Exercise instructions: Could you print every record below exactly as it appears?

Input data:

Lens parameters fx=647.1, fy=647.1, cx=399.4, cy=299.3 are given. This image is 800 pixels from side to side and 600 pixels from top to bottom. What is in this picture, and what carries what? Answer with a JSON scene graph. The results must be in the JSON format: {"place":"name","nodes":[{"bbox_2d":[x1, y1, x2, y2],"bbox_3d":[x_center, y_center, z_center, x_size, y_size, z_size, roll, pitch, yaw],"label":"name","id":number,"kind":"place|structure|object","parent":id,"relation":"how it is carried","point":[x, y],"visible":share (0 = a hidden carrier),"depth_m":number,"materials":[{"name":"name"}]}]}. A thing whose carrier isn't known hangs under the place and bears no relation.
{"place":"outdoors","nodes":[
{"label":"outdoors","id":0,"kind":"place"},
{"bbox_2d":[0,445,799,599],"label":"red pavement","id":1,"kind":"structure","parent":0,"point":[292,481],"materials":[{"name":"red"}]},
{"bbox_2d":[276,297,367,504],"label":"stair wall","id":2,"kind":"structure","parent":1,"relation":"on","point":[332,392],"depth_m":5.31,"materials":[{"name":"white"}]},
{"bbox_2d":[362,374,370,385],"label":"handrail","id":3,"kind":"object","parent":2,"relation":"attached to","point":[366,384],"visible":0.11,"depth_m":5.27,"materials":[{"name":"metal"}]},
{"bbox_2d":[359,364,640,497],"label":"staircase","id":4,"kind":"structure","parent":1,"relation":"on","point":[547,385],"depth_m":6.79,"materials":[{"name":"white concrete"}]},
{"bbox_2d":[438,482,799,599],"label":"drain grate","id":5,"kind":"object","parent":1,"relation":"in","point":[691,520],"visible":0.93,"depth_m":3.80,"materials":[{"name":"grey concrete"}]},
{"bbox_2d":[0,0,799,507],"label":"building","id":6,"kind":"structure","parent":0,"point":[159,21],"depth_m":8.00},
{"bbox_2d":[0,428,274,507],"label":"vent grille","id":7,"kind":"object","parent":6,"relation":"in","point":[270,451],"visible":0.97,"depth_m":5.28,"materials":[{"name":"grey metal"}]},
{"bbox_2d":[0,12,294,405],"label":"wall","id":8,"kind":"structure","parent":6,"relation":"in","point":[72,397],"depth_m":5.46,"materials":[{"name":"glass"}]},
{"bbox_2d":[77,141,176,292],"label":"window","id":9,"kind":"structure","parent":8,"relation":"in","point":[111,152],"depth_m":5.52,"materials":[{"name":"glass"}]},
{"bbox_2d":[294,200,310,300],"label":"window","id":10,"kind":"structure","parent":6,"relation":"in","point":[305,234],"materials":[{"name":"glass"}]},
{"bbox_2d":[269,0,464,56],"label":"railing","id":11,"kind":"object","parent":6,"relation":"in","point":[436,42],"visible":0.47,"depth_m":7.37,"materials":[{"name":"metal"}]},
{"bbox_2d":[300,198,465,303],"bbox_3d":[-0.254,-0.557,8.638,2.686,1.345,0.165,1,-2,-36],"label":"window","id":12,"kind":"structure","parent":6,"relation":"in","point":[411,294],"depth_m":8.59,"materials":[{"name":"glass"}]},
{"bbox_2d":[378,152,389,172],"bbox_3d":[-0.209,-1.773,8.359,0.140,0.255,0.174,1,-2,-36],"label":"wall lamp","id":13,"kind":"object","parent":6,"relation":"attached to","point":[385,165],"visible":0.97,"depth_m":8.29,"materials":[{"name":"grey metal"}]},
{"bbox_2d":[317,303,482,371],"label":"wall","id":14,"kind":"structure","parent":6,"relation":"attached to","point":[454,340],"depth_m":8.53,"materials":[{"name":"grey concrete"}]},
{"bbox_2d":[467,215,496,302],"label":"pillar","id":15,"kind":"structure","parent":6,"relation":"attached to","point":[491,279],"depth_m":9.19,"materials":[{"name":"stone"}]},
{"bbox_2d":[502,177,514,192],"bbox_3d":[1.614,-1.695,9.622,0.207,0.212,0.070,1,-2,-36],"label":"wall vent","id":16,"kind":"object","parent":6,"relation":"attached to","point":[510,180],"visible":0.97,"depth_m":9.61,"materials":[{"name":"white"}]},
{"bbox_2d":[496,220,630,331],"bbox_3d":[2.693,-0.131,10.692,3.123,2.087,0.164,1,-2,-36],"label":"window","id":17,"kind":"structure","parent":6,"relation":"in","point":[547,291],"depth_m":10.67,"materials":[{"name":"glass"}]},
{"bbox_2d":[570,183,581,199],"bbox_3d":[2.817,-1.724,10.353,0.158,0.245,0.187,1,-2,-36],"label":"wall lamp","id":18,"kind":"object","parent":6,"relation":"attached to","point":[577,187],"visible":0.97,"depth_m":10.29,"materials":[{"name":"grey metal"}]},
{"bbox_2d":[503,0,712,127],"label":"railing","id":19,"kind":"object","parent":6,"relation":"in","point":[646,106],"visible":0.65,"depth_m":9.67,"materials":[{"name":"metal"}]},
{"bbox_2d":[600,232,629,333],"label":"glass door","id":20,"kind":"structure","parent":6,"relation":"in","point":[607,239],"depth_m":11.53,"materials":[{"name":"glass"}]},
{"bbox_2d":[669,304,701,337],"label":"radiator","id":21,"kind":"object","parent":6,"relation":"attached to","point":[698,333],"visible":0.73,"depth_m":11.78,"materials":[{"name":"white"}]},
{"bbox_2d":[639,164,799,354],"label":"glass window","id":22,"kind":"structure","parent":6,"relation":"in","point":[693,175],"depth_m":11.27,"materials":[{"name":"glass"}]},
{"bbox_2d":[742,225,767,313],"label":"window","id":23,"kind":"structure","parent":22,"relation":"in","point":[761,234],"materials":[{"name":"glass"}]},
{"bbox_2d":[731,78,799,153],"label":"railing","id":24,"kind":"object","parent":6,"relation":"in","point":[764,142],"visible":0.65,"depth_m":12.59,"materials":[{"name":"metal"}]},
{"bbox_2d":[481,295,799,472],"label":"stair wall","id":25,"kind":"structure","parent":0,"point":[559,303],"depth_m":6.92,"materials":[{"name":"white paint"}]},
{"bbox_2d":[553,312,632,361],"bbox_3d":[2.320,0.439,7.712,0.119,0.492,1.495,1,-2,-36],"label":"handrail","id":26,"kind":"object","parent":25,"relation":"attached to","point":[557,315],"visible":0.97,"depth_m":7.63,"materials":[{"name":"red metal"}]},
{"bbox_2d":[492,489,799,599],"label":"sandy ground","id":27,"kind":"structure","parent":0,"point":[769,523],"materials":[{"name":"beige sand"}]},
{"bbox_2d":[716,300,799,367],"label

Answer box:
Lens parameters fx=647.1, fy=647.1, cx=399.4, cy=299.3 are given. This image is 800 pixels from side to side and 600 pixels from top to bottom. What is in this picture, and what carries what? Answer with a JSON scene graph. The results must be in the JSON format: {"place":"name","nodes":[{"bbox_2d":[x1, y1, x2, y2],"bbox_3d":[x_center, y_center, z_center, x_size, y_size, z_size, roll, pitch, yaw],"label":"name","id":number,"kind":"place|structure|object","parent":id,"relation":"how it is carried","point":[x, y],"visible":share (0 = a hidden carrier),"depth_m":number,"materials":[{"name":"name"}]}]}. A thing whose carrier isn't known hangs under the place and bears no relation.
{"place":"outdoors","nodes":[
{"label":"outdoors","id":0,"kind":"place"},
{"bbox_2d":[0,445,799,599],"label":"red pavement","id":1,"kind":"structure","parent":0,"point":[292,481],"materials":[{"name":"red"}]},
{"bbox_2d":[276,297,367,504],"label":"stair wall","id":2,"kind":"structure","parent":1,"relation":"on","point":[332,392],"depth_m":5.31,"materials":[{"name":"white"}]},
{"bbox_2d":[362,374,370,385],"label":"handrail","id":3,"kind":"object","parent":2,"relation":"attached to","point":[366,384],"visible":0.11,"depth_m":5.27,"materials":[{"name":"metal"}]},
{"bbox_2d":[359,364,640,497],"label":"staircase","id":4,"kind":"structure","parent":1,"relation":"on","point":[547,385],"depth_m":6.79,"materials":[{"name":"white concrete"}]},
{"bbox_2d":[438,482,799,599],"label":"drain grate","id":5,"kind":"object","parent":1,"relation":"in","point":[691,520],"visible":0.93,"depth_m":3.80,"materials":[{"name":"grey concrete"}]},
{"bbox_2d":[0,0,799,507],"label":"building","id":6,"kind":"structure","parent":0,"point":[159,21],"depth_m":8.00},
{"bbox_2d":[0,428,274,507],"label":"vent grille","id":7,"kind":"object","parent":6,"relation":"in","point":[270,451],"visible":0.97,"depth_m":5.28,"materials":[{"name":"grey metal"}]},
{"bbox_2d":[0,12,294,405],"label":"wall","id":8,"kind":"structure","parent":6,"relation":"in","point":[72,397],"depth_m":5.46,"materials":[{"name":"glass"}]},
{"bbox_2d":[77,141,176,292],"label":"window","id":9,"kind":"structure","parent":8,"relation":"in","point":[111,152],"depth_m":5.52,"materials":[{"name":"glass"}]},
{"bbox_2d":[294,200,310,300],"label":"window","id":10,"kind":"structure","parent":6,"relation":"in","point":[305,234],"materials":[{"name":"glass"}]},
{"bbox_2d":[269,0,464,56],"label":"railing","id":11,"kind":"object","parent":6,"relation":"in","point":[436,42],"visible":0.47,"depth_m":7.37,"materials":[{"name":"metal"}]},
{"bbox_2d":[300,198,465,303],"bbox_3d":[-0.254,-0.557,8.638,2.686,1.345,0.165,1,-2,-36],"label":"window","id":12,"kind":"structure","parent":6,"relation":"in","point":[411,294],"depth_m":8.59,"materials":[{"name":"glass"}]},
{"bbox_2d":[378,152,389,172],"bbox_3d":[-0.209,-1.773,8.359,0.140,0.255,0.174,1,-2,-36],"label":"wall lamp","id":13,"kind":"object","parent":6,"relation":"attached to","point":[385,165],"visible":0.97,"depth_m":8.29,"materials":[{"name":"grey metal"}]},
{"bbox_2d":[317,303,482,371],"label":"wall","id":14,"kind":"structure","parent":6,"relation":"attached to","point":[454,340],"depth_m":8.53,"materials":[{"name":"grey concrete"}]},
{"bbox_2d":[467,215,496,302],"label":"pillar","id":15,"kind":"structure","parent":6,"relation":"attached to","point":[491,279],"depth_m":9.19,"materials":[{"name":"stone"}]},
{"bbox_2d":[502,177,514,192],"bbox_3d":[1.614,-1.695,9.622,0.207,0.212,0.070,1,-2,-36],"label":"wall vent","id":16,"kind":"object","parent":6,"relation":"attached to","point":[510,180],"visible":0.97,"depth_m":9.61,"materials":[{"name":"white"}]},
{"bbox_2d":[496,220,630,331],"bbox_3d":[2.693,-0.131,10.692,3.123,2.087,0.164,1,-2,-36],"label":"window","id":17,"kind":"structure","parent":6,"relation":"in","point":[547,291],"depth_m":10.67,"materials":[{"name":"glass"}]},
{"bbox_2d":[570,183,581,199],"bbox_3d":[2.817,-1.724,10.353,0.158,0.245,0.187,1,-2,-36],"label":"wall lamp","id":18,"kind":"object","parent":6,"relation":"attached to","point":[577,187],"visible":0.97,"depth_m":10.29,"materials":[{"name":"grey metal"}]},
{"bbox_2d":[503,0,712,127],"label":"railing","id":19,"kind":"object","parent":6,"relation":"in","point":[646,106],"visible":0.65,"depth_m":9.67,"materials":[{"name":"metal"}]},
{"bbox_2d":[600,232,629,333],"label":"glass door","id":20,"kind":"structure","parent":6,"relation":"in","point":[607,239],"depth_m":11.53,"materials":[{"name":"glass"}]},
{"bbox_2d":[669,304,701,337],"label":"radiator","id":21,"kind":"object","parent":6,"relation":"attached to","point":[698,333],"visible":0.73,"depth_m":11.78,"materials":[{"name":"white"}]},
{"bbox_2d":[639,164,799,354],"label":"glass window","id":22,"kind":"structure","parent":6,"relation":"in","point":[693,175],"depth_m":11.27,"materials":[{"name":"glass"}]},
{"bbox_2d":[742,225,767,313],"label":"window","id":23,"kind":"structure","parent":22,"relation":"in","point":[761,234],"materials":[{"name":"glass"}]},
{"bbox_2d":[731,78,799,153],"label":"railing","id":24,"kind":"object","parent":6,"relation":"in","point":[764,142],"visible":0.65,"depth_m":12.59,"materials":[{"name":"metal"}]},
{"bbox_2d":[481,295,799,472],"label":"stair wall","id":25,"kind":"structure","parent":0,"point":[559,303],"depth_m":6.92,"materials":[{"name":"white paint"}]},
{"bbox_2d":[553,312,632,361],"bbox_3d":[2.320,0.439,7.712,0.119,0.492,1.495,1,-2,-36],"label":"handrail","id":26,"kind":"object","parent":25,"relation":"attached to","point":[557,315],"visible":0.97,"depth_m":7.63,"materials":[{"name":"red metal"}]},
{"bbox_2d":[492,489,799,599],"label":"sandy ground","id":27,"kind":"structure","parent":0,"point":[769,523],"materials":[{"name":"beige sand"}]},
{"bbox_2d":[716,300,799,367],"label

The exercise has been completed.